What to do:
An exact copy of the lines from the start of the material below through the line containing "Such characteristics are" is the required answer, and it includes no pictures.

Given records:

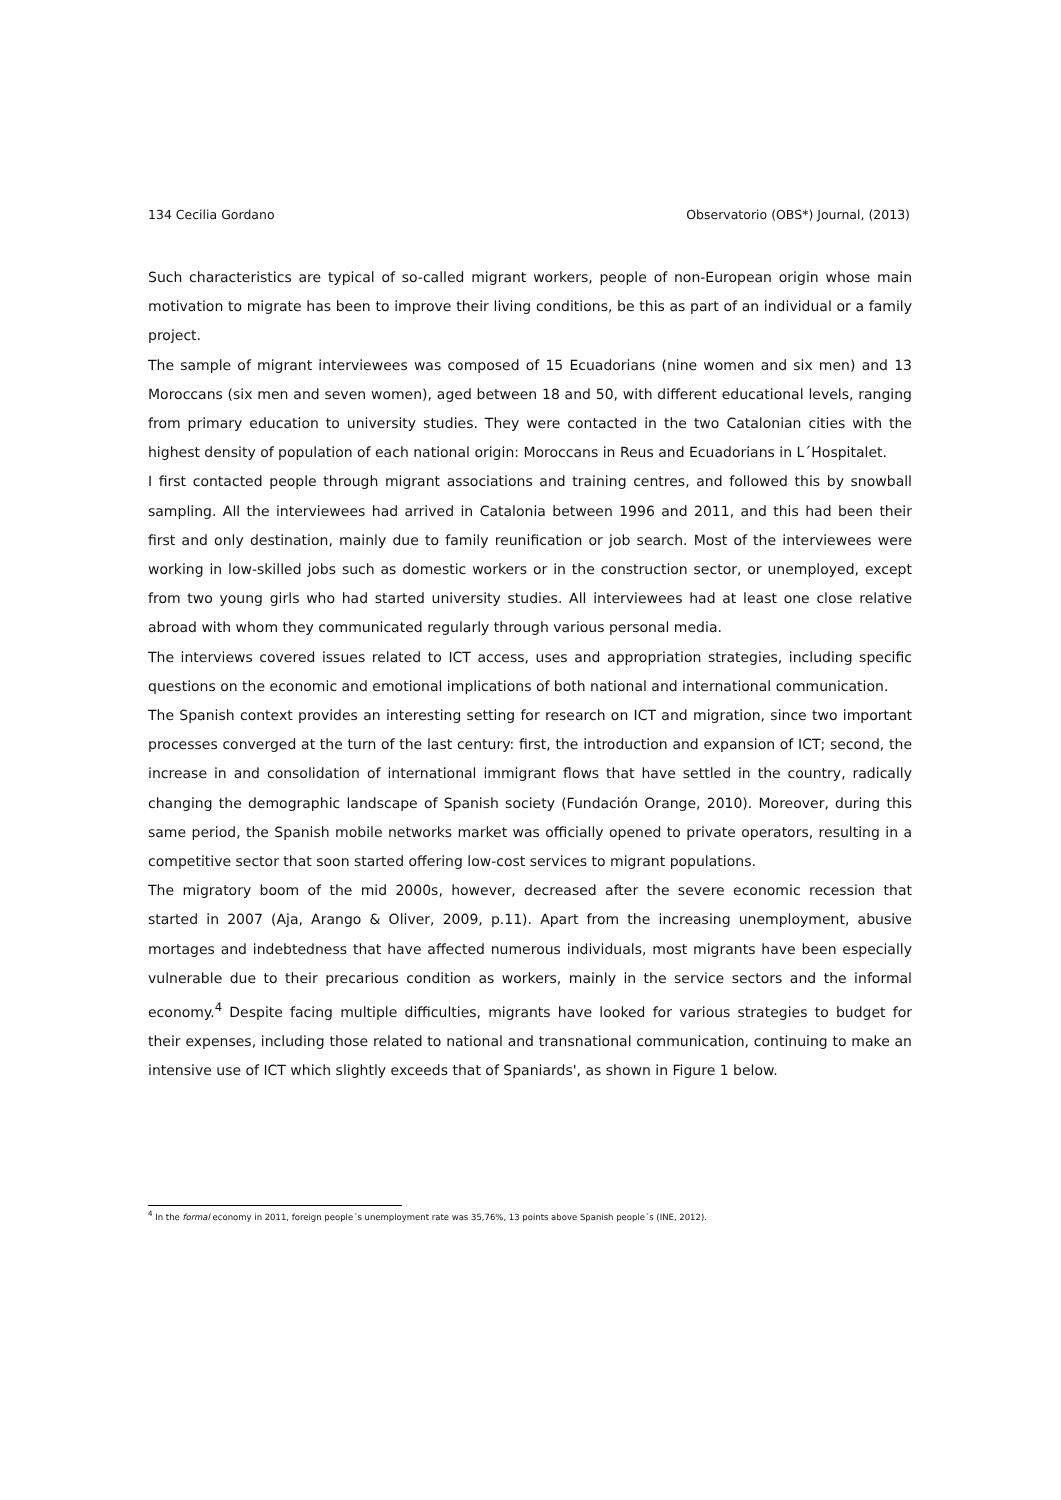134 Cecilia Gordano Observatorio (OBS*) Journal, (2013)
Such characteristics are typical of so-called migrant workers, people of non-European origin whose main motivation to migrate has been to improve their living conditions, be this as part of an individual or a family project.
The sample of migrant interviewees was composed of 15 Ecuadorians (nine women and six men) and 13 Moroccans (six men and seven women), aged between 18 and 50, with different educational levels, ranging from primary education to university studies. They were contacted in the two Catalonian cities with the highest density of population of each national origin: Moroccans in Reus and Ecuadorians in L´Hospitalet.
I first contacted people through migrant associations and training centres, and followed this by snowball sampling. All the interviewees had arrived in Catalonia between 1996 and 2011, and this had been their first and only destination, mainly due to family reunification or job search. Most of the interviewees were working in low-skilled jobs such as domestic workers or in the construction sector, or unemployed, except from two young girls who had started university studies. All interviewees had at least one close relative abroad with whom they communicated regularly through various personal media.
The interviews covered issues related to ICT access, uses and appropriation strategies, including specific questions on the economic and emotional implications of both national and international communication.
The Spanish context provides an interesting setting for research on ICT and migration, since two important processes converged at the turn of the last century: first, the introduction and expansion of ICT; second, the increase in and consolidation of international immigrant flows that have settled in the country, radically changing the demographic landscape of Spanish society (Fundación Orange, 2010). Moreover, during this same period, the Spanish mobile networks market was officially opened to private operators, resulting in a competitive sector that soon started offering low-cost services to migrant populations.
The migratory boom of the mid 2000s, however, decreased after the severe economic recession that started in 2007 (Aja, Arango & Oliver, 2009, p.11). Apart from the increasing unemployment, abusive mortages and indebtedness that have affected numerous individuals, most migrants have been especially vulnerable due to their precarious condition as workers, mainly in the service sectors and the informal economy.<sup>4</sup> Despite facing multiple difficulties, migrants have looked for various strategies to budget for their expenses, including those related to national and transnational communication, continuing to make an intensive use of ICT which slightly exceeds that of Spaniards', as shown in Figure 1 below.
<sup>4</sup> In the formal economy in 2011, foreign people´s unemployment rate was 35,76%, 13 points above Spanish people´s (INE, 2012).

Expected output:
134 Cecilia Gordano Observatorio (OBS*) Journal, (2013)
Such characteristics are typical of so-called migrant workers, people of non-European origin whose main motivation to migrate has been to improve their living conditions, be this as part of an individual or a family project.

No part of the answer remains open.